[Instruction]: An exact reproduction of all the entries is the expected answer.

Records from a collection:
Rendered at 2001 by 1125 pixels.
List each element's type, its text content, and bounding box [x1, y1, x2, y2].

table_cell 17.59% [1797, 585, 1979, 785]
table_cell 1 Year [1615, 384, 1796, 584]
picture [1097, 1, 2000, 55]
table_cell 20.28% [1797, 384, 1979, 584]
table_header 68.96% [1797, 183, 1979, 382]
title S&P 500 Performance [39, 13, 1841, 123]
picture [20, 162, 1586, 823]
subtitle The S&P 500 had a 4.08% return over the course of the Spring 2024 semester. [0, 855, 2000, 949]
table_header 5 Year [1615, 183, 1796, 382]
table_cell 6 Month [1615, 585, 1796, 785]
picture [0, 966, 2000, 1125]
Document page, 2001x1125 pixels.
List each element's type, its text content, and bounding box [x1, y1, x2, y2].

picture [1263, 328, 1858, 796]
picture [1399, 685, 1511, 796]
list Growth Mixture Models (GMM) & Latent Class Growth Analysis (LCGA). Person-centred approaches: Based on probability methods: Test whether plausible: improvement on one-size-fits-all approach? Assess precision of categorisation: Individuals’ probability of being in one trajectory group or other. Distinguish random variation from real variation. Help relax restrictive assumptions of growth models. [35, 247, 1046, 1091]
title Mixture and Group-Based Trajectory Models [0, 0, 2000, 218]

[Response to this task]:
Rendered at 2001 by 1125 pixels.
List each element's type, its text content, and bounding box [x1, y1, x2, y2].

table_cell 17.59% [1797, 585, 1979, 785]
table_cell 1 Year [1615, 384, 1796, 584]
picture [1097, 1, 2000, 55]
table_cell 20.28% [1797, 384, 1979, 584]
table_header 68.96% [1797, 183, 1979, 382]
title S&P 500 Performance [39, 13, 1841, 123]
picture [20, 162, 1586, 823]
subtitle The S&P 500 had a 4.08% return over the course of the Spring 2024 semester. [0, 855, 2000, 949]
table_header 5 Year [1615, 183, 1796, 382]
table_cell 6 Month [1615, 585, 1796, 785]
picture [0, 966, 2000, 1125]
Document page, 2001x1125 pixels.
List each element's type, its text content, and bounding box [x1, y1, x2, y2].

picture [1263, 328, 1858, 796]
picture [1399, 685, 1511, 796]
list Growth Mixture Models (GMM) & Latent Class Growth Analysis (LCGA). Person-centred approaches: Based on probability methods: Test whether plausible: improvement on one-size-fits-all approach? Assess precision of categorisation: Individuals’ probability of being in one trajectory group or other. Distinguish random variation from real variation. Help relax restrictive assumptions of growth models. [35, 247, 1046, 1091]
title Mixture and Group-Based Trajectory Models [0, 0, 2000, 218]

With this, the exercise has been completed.